Informa’s Board is accountable to the Group’s shareholders for its standards of governance and is committed to the principles of corporate governance contained in the Financial Reporting Council (FRC) Corporate Governance Code.

During 2024 the Board applied the principles of the 2018 UK Corporate Governance Code (Code) which can be found on the website of the Financial Reporting Council (FRC) (frc.org.uk). The updated Code, published in January 2024, will apply to financial years beginning on or after 1 January 2025.

Throughout the year we complied with all the provisions of the Code other than provision 21 which relates to the annual evaluation of the Board, its Committees and individual Directors and, for a time, provision 24 which relates to membership of the Audit Committee.

Given changes to the Board during the year, the Board unanimously decided that the most appropriate time to conduct the next external review would be in 2025. Details of the 2024 internal evaluation are described on page 91 of the Annual Report.

For three weeks in late June and early July 2024, the period following David Flaschen’s retirement and before Maria Kyriacou’s appointment, membership of the Audit Committee fell below the minimum set out in the Code, being three independent Non-Executive Directors.  No Audit Committee meetings were held during this time.

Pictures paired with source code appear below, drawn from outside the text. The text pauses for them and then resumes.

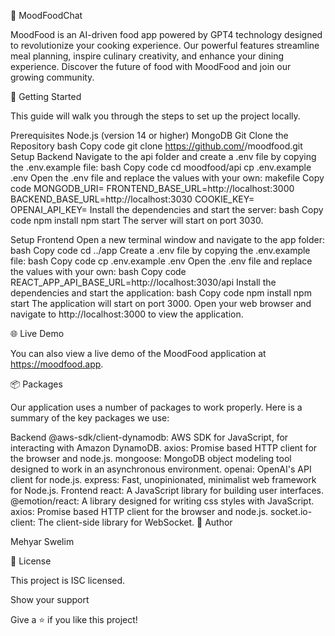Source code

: 🍔 MoodFoodChat

MoodFood is an AI-driven food app powered by GPT4 technology designed to revolutionize your cooking experience. Our powerful features streamline meal planning, inspire culinary creativity, and enhance your dining experience. Discover the future of food with MoodFood and join our growing community.

🚀 Getting Started

This guide will walk you through the steps to set up the project locally.

Prerequisites
Node.js (version 14 or higher)
MongoDB
Git
Clone the Repository
bash
Copy code
git clone https://github.com/<username>/moodfood.git
Setup Backend
Navigate to the api folder and create a .env file by copying the .env.example file:
bash
Copy code
cd moodfood/api
cp .env.example .env
Open the .env file and replace the values with your own:
makefile
Copy code
MONGODB_URI=<your-mongodb-uri>
FRONTEND_BASE_URL=http://localhost:3000
BACKEND_BASE_URL=http://localhost:3030
COOKIE_KEY=<your-cookie-key>
OPENAI_API_KEY=<your-openai-api-key>
Install the dependencies and start the server:
bash
Copy code
npm install
npm start
The server will start on port 3030.

Setup Frontend
Open a new terminal window and navigate to the app folder:
bash
Copy code
cd ../app
Create a .env file by copying the .env.example file:
bash
Copy code
cp .env.example .env
Open the .env file and replace the values with your own:
bash
Copy code
REACT_APP_API_BASE_URL=http://localhost:3030/api
Install the dependencies and start the application:
bash
Copy code
npm install
npm start
The application will start on port 3000. Open your web browser and navigate to http://localhost:3000 to view the application.

🌐 Live Demo

You can also view a live demo of the MoodFood application at https://moodfood.app.

📦 Packages

Our application uses a number of packages to work properly. Here is a summary of the key packages we use:

Backend
@aws-sdk/client-dynamodb: AWS SDK for JavaScript, for interacting with Amazon DynamoDB.
axios: Promise based HTTP client for the browser and node.js.
mongoose: MongoDB object modeling tool designed to work in an asynchronous environment.
openai: OpenAI's API client for node.js.
express: Fast, unopinionated, minimalist web framework for Node.js.
Frontend
react: A JavaScript library for building user interfaces.
@emotion/react: A library designed for writing css styles with JavaScript.
axios: Promise based HTTP client for the browser and node.js.
socket.io-client: The client-side library for WebSocket.
👤 Author

Mehyar Swelim

📝 License

This project is ISC licensed.

Show your support

Give a ⭐️ if you like this project!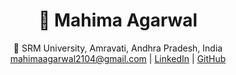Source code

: <div align="center">

# 🌟 **Mahima Agarwal**  

📍 SRM University, Amravati, Andhra Pradesh, India  
 [mahimaagarwal2104@gmail.com](mailto:mahimaagarwal2104@gmail.com) 
| [LinkedIn](https://www.linkedin.com/in/mahima-agarwal21) | [GitHub](https://github.com/Mahimagarwal)   

<br/>


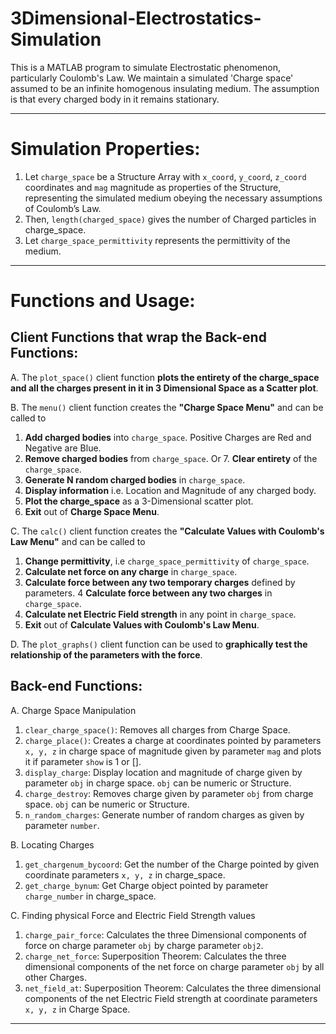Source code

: # 3Dimensional-Electrostatics-Simulation
This is a MATLAB program to simulate Electrostatic phenomenon, particularly Coulomb's Law. We maintain a simulated 'Charge space' assumed to be an infinite homogenous insulating medium. The assumption is that every charged body in it remains stationary.

----
# Simulation Properties:
1. Let `charge_space` be a Structure Array  with `x_coord`, `y_coord`, `z_coord` coordinates and `mag` magnitude as properties of the Structure, representing the simulated medium obeying the necessary assumptions of Coulomb’s Law.
2. Then, `length(charged_space)` gives the number of Charged particles in charge_space.
3. Let `charge_space_permittivity` represents the permittivity of the medium.
----

# Functions and Usage:

Client Functions that wrap the Back-end Functions:
--
A. The `plot_space()` client function **plots the entirety of the charge_space and all the charges present in it in 3 Dimensional Space as a Scatter plot**. 

B. The `menu()` client function creates the **"Charge Space Menu"** and can be called to 
1. **Add charged bodies** into `charge_space`. Positive Charges are Red and Negative are Blue.
2. **Remove charged bodies** from `charge_space`. Or 7. **Clear entirety** of the `charge_space`.
3. **Generate N random charged bodies** in `charge_space`.
4. **Display information** i.e. Location and Magnitude of any charged body.
5. **Plot the charge_space** as a 3-Dimensional scatter plot.
6. **Exit** out of **Charge Space Menu**.

C. The `calc()` client function creates the **"Calculate Values with Coulomb's Law Menu"** and can be called to
1. **Change permittivity**, i.e `charge_space_permittivity` of `charge_space`.
2. **Calculate net force on any charge** in `charge_space`.
3. **Calculate force between any two temporary charges** defined by parameters.
4 **Calculate force between any two charges** in `charge_space`.
5. **Calculate net Electric Field strength** in any point in `charge_space`.
6. **Exit** out of **Calculate Values with Coulomb's Law Menu**.

D. The `plot_graphs()` client function can be used to **graphically test the relationship of the parameters with the force**.

Back-end Functions:
--
A. Charge Space Manipulation
1. `clear_charge_space()`: Removes all charges from Charge Space.
2. `charge_place()`: Creates a charge at coordinates pointed by parameters `x, y, z` in charge space of magnitude given by parameter `mag` and plots it if parameter `show` is 1 or [].
3. `display_charge`: Display location and magnitude of charge given by parameter `obj` in charge space. `obj` can be numeric or Structure.
4. `charge_destroy`: Removes charge given by parameter `obj` from charge space. `obj` can be numeric or Structure.
5. `n_random_charges`: Generate number of random charges as given by parameter `number`.

B. Locating Charges
1. `get_chargenum_bycoord`: Get the number of the Charge pointed by given coordinate parameters `x, y, z` in charge_space.
2. `get_charge_bynum`: Get Charge object pointed by parameter `charge_number` in charge_space. 

C. Finding physical Force and Electric Field Strength values
1. `charge_pair_force`: Calculates the three Dimensional components of force on charge parameter `obj` by charge parameter `obj2`.
2. `charge_net_force`: Superposition Theorem: Calculates the three dimensional components of the net force on charge parameter `obj` by all other Charges.
3. `net_field_at`: Superposition Theorem: Calculates the three dimensional components of the net Electric Field strength at coordinate parameters `x, y, z` in Charge Space.

----
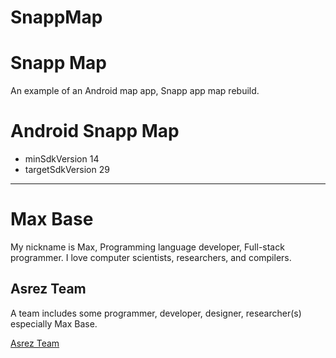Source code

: # SnappMap

# Snapp Map

An example of an Android map app, Snapp app map rebuild.

# Android Snapp Map

- minSdkVersion 14
- targetSdkVersion 29

---------

# Max Base

My nickname is Max, Programming language developer, Full-stack programmer. I love computer scientists, researchers, and compilers.

## Asrez Team

A team includes some programmer, developer, designer, researcher(s) especially Max Base.

[Asrez Team](https://www.asrez.com/)

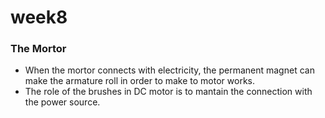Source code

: # week8
### The Mortor
- When the mortor connects with electricity, the permanent magnet can make the armature roll in order to make to motor works.
- The role of the brushes in DC motor is to mantain the connection with the power source.
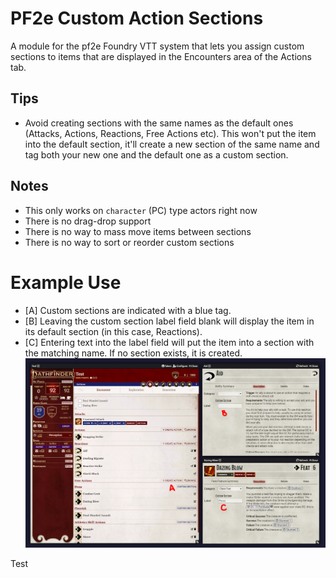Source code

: # PF2e Custom Action Sections
A module for the pf2e Foundry VTT system that lets you assign custom sections to items that are displayed in the Encounters area of the Actions tab.

## Tips
- Avoid creating sections with the same names as the default ones (Attacks, Actions, Reactions, Free Actions etc). This won't put the item into the default section, it'll create a new section of the same name and tag both your new one and the default one as a custom section.

## Notes
- This only works on `character` (PC) type actors right now
- There is no drag-drop support
- There is no way to mass move items between sections
- There is no way to sort or reorder custom sections

# Example Use
- [A] Custom sections are indicated with a blue tag.
- [B] Leaving the custom section label field blank will display the item in its default section (in this case, Reactions).
- [C] Entering text into the label field will put the item into a section with the matching name. If no section exists, it is created.
![image](https://github.com/crash1115/pf2e-custom-sections/blob/main/media/sample.PNG?raw=true)

Test
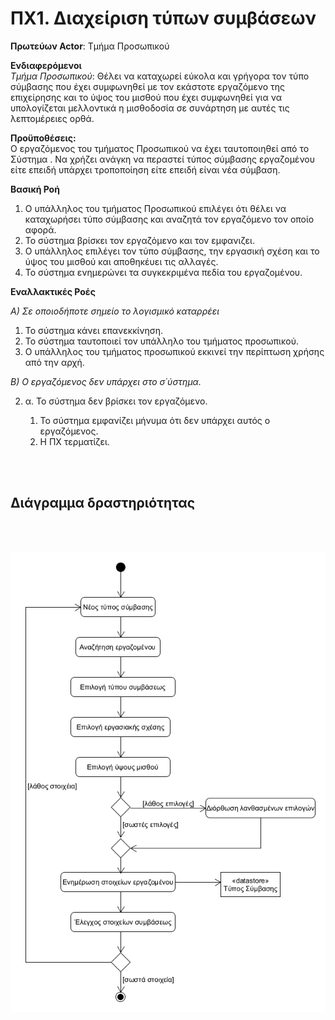 # ΠΧ1. Διαχείριση τύπων συμβάσεων

**Πρωτεύων Actor**: Τμήμα Προσωπικού 
<br/>

**Ενδιαφερόμενοι**<br/>
*Τμήμα Προσωπικού*: Θέλει να καταχωρεί εύκολα και γρήγορα τον τύπο σύμβασης που  έχει συμφωνηθεί με τον εκάστοτε εργαζόμενο της επιχείρησης  και το ύψος του μισθού που έχει συμφωνηθεί για να υπολογίζεται μελλοντικά  η μισθοδοσία σε συνάρτηση με αυτές τις λεπτομέρειες ορθά. <br/>

**Προϋποθέσεις:**<br/>
Ο εργαζόμενος του τμήματος Προσωπικού να έχει ταυτοποιηθεί από το Σύστημα .
Να χρήζει ανάγκη να περαστεί τύπος σύμβασης εργαζομένου είτε επειδή υπάρχει τροποποίηση είτε επειδή είναι νέα σύμβαση.
<br/>

**Βασική Ροή**
1)	O υπάλληλος του τμήματος Προσωπικού επιλέγει ότι θέλει να καταχωρήσει τύπο σύμβασης και αναζητά τον εργαζόμενο τον οποίο αφορά.
2)	Το σύστημα βρίσκει τον εργαζόμενο και τον εμφανιζει.
3)	Ο υπάλληλος επιλέγει τον τύπο σύμβασης, την εργασική σχέση και το ύψος του μισθού και αποθηκέυει τις αλλαγές. 
4)  Το σύστημα ενημερώνει τα συγκεκριμένα πεδία του εργαζομένου.


**Εναλλακτικές Ροές**<br/>

*Α) Σε οποιοδήποτε σημείο το λογισμικό καταρρέει*
1)	Το σύστημα κάνει επανεκκίνηση.
2)	Το σύστημα ταυτοποιεί τον υπάλληλο του τμήματος προσωπικού.
3)	Ο υπάλληλος του τμήματος προσωπικού εκκινεί την περίπτωση χρήσης από την αρχή. 

*Β) Ο εργαζόμενος δεν υπάρχει στο σ΄ύστημα.*

2) α. Το σύστημα δεν βρίσκει τον εργαζόμενο.
   
   1)  Το σύστημα εμφανίζει μήνυμα ότι δεν υπάρχει αυτός ο εργαζόμενος.
   2)  Η ΠΧ τερματίζει.


<br/>
<br/>

**Διάγραμμα δραστηριότητας**
---
<br/>
<br/>

![Management of contract types](/docs/markdown/uml/requirements/activity-management-contract-types.png)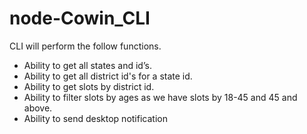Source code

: # node-Cowin_CLI

 CLI will perform the follow functions.

- Ability to get all states and id’s.
- Ability to get all district id's for a state id.
- Ability to get slots by district id.
- Ability to filter slots by ages as we have slots by 18-45 and 45 and above.
- Ability to send desktop notification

The Audit Committee has been provided with suitable supporting material to review the Annual Report and, in accordance with the 2018 Code, has provided assurances for the Board to confirm that the Annual Report, taken as a whole, is fair, balanced and understandable. The Board also confirms that the Annual Report contains sufficient information for Shareholders to assess the Company’s position, performance, business model and strategy.

The schedule that sets out the matters which must be considered or approved by the Board of Informa PLC or delegated by it to one of its Committees can be found in the Matters Reserved for the Board (pdf).